そのうち、「漢字を手で正確に書く力が衰える」と回答したのは89・0%に上った。ほかに日本語への影響として、「手で字を書くことが減る」(89・4%)、「長い文章を読むことが減る」(32・3%)などの懸念がみられた。
文化庁では、手書きについて、漢字を覚える上で有効であり、パソコンの文字を適切に変換する上でも重要だとしている。同庁は、「国民の多くも危機感を持っていることが分かった。手書きで学ぶことの大切さも発信していきたい」とした。
一方、新しい言葉の使用では、「正直なところ」を意味する「ぶっちゃけ」は、41・4%が「使うことがある」と答えた。俳優の木村拓哉さんがパイロットを演じた03年のドラマで使われ、広まったとされる。
「なにげなく」を意味する「なにげに」を使う人の割合も47・1%と浸透している傾向がうかがえた。
慣用句の意味についても尋ねた。

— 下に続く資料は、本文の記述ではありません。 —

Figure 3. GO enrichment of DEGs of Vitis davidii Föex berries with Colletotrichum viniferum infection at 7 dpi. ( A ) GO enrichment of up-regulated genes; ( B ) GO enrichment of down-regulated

「姑息」は「一時しのぎ」である本来の意味を知っていたのは17・4%にとどまり、「ひきょうな」と答えた人が73・9%に上った。「割愛する」も、「惜しいと思うものを手放す」と正しく理解していたのは23・7%で、「不必要なものを切り捨てる」と答えた人が65・3%だった。
新型コロナウイルスに関連する言葉の印象も聞いた。外出を避けて家にいる「おうち時間」は69・1%、黙って食事をする「黙食」は64・9%が「そのまま使うのがいい」と回答。一方で、ワクチン接種済みの人の感染を指す「ブレークスルー感染」は、83・9%が説明を付けるか、他の言い方をした方が良いとした。